** Opening Entries shown block **

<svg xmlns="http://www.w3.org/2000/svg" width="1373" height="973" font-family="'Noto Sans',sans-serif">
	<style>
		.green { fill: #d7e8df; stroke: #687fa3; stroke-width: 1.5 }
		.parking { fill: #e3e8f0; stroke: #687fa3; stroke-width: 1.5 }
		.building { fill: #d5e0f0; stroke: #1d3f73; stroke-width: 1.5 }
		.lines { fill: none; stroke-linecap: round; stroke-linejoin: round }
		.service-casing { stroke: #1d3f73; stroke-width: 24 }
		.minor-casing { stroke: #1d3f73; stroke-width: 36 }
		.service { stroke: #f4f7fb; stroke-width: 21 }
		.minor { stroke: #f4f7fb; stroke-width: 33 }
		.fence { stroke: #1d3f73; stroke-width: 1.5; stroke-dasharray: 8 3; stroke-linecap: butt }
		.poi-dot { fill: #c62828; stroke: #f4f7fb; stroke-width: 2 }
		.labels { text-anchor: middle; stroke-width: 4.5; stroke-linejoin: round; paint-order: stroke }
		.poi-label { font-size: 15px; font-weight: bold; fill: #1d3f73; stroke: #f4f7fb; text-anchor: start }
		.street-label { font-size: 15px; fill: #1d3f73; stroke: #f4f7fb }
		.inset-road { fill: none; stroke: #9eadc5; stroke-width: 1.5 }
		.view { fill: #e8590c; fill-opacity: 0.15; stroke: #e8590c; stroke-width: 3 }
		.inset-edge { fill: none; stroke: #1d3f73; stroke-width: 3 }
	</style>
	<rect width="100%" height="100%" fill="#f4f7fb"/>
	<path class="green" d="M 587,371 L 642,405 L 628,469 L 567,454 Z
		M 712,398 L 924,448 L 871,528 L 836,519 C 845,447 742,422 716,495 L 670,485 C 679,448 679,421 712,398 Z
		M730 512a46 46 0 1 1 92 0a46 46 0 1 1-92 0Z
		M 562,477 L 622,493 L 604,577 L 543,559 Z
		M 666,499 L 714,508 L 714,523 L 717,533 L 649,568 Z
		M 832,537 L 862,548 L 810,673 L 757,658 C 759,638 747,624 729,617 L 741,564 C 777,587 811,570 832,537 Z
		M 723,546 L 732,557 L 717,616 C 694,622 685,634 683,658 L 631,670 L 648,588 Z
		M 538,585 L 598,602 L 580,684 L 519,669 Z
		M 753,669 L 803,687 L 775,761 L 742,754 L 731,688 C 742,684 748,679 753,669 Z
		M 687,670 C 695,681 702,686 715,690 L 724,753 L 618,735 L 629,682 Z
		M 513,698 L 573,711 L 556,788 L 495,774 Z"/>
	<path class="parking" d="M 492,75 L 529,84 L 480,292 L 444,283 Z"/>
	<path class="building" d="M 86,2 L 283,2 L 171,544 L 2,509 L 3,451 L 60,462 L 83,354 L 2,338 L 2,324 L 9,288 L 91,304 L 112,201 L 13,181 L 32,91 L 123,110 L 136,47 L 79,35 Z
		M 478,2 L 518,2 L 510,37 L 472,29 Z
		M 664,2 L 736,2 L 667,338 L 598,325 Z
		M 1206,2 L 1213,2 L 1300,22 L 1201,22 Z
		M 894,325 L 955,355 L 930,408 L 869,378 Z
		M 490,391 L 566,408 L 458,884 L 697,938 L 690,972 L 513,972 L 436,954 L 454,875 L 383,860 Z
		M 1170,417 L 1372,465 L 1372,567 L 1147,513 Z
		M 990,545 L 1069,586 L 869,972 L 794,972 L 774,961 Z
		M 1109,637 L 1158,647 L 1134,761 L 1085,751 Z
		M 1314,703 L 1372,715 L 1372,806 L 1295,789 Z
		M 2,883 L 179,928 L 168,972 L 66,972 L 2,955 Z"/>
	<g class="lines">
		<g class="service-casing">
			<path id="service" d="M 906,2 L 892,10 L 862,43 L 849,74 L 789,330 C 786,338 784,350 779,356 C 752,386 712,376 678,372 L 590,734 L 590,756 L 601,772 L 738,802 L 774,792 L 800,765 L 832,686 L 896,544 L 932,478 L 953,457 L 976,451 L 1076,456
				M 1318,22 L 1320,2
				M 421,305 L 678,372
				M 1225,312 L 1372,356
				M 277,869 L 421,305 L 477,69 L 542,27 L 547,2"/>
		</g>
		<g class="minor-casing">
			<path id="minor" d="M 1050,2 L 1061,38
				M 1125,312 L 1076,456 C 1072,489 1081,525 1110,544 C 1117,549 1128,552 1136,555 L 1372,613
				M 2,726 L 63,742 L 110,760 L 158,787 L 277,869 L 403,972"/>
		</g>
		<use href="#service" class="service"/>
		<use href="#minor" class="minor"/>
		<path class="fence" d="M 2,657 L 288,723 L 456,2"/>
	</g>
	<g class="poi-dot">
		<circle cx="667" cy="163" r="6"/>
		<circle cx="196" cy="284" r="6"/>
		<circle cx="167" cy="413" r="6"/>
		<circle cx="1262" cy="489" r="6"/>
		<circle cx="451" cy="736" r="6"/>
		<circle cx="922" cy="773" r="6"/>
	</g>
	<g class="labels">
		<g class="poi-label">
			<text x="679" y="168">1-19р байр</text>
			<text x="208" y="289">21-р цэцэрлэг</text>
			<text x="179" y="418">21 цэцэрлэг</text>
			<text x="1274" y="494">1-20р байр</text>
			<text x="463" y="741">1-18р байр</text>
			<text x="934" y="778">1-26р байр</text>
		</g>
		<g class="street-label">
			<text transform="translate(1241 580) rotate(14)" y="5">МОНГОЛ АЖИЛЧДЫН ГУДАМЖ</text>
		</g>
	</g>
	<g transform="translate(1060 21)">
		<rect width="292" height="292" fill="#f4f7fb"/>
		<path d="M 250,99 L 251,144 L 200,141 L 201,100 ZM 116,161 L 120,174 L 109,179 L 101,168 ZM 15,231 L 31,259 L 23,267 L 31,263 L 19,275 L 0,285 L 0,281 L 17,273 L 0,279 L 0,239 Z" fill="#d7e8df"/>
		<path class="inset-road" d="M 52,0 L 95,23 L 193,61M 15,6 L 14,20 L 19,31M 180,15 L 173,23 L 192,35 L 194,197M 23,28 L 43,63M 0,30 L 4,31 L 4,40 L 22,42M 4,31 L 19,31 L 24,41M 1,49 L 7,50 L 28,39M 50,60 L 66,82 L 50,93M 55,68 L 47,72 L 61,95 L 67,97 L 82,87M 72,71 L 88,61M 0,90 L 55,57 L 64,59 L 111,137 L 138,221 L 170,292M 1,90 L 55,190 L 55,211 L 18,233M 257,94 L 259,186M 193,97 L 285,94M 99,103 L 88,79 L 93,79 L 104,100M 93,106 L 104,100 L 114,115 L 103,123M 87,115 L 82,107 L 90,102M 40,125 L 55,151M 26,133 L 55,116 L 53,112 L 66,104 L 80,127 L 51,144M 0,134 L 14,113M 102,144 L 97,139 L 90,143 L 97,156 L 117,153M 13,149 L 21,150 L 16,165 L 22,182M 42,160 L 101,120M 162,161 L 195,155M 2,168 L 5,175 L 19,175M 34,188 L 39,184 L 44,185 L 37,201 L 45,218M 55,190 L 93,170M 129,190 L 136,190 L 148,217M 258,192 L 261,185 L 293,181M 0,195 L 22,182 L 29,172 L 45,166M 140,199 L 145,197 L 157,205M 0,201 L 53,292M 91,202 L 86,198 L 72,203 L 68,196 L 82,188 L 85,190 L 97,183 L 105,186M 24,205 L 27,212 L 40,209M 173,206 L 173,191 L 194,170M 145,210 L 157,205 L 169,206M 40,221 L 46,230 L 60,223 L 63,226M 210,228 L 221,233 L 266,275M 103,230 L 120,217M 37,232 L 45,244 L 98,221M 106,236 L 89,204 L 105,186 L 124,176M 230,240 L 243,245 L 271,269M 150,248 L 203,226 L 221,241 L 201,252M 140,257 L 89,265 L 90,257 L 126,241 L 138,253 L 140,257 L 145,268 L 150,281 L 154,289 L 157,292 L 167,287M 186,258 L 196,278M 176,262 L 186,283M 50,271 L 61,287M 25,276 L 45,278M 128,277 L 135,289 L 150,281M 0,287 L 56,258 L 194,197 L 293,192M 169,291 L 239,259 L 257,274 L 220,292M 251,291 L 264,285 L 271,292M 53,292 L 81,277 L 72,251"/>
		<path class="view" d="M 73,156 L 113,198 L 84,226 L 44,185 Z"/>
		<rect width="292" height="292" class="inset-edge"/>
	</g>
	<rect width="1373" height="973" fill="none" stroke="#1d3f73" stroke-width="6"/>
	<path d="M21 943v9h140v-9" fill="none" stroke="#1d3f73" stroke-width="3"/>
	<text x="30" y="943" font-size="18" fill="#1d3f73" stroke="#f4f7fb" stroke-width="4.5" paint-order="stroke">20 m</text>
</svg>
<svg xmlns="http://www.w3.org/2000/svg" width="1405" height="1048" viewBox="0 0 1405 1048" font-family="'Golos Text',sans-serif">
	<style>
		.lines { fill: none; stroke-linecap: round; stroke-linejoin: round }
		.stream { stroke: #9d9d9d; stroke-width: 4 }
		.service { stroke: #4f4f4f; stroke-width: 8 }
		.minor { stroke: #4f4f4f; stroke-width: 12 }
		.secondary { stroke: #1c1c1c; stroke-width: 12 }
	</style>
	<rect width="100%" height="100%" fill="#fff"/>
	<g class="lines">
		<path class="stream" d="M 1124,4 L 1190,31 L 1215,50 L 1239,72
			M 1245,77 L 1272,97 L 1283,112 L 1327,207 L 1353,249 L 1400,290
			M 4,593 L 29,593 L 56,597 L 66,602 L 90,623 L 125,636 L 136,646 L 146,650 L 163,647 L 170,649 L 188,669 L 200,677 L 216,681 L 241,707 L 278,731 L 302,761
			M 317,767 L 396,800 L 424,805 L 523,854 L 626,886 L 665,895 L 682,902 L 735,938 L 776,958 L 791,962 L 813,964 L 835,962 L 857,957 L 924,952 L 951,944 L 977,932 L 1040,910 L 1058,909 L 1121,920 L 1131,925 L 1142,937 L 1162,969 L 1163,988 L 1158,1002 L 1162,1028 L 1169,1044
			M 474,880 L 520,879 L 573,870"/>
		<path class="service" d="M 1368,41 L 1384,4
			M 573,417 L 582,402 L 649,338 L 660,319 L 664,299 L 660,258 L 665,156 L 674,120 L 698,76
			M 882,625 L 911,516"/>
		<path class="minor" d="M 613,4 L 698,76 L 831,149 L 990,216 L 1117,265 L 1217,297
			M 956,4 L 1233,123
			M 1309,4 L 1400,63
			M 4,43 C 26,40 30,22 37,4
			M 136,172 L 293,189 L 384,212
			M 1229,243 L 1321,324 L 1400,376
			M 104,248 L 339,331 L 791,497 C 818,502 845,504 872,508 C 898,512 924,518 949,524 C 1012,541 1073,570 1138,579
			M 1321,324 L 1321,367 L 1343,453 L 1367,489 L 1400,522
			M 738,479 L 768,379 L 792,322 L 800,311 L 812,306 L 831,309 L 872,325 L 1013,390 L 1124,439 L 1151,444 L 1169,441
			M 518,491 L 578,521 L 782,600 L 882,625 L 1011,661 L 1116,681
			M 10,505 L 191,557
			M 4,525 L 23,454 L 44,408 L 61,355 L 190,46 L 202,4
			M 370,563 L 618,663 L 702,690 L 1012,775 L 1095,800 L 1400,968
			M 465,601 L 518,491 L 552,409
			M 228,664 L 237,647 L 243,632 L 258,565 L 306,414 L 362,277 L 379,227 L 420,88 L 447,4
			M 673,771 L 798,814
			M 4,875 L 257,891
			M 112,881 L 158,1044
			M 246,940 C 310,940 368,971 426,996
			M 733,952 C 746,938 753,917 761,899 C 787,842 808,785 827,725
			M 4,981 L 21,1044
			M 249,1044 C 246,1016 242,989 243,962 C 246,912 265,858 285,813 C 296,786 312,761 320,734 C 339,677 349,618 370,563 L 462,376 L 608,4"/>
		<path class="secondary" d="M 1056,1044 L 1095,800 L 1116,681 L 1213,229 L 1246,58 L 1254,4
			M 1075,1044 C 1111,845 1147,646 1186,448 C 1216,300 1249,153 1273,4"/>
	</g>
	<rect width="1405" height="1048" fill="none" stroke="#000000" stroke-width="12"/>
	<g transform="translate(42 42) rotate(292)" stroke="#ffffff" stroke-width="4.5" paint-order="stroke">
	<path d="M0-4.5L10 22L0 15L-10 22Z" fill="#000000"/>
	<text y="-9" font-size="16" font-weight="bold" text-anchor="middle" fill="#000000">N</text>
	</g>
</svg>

** Closing Entries shown block **

Activity:
What lines in the entries contain "labels"? Report each one by copying it.

Task answer:
		.labels { text-anchor: middle; stroke-width: 4.5; stroke-linejoin: round; paint-order: stroke }
	<g class="labels">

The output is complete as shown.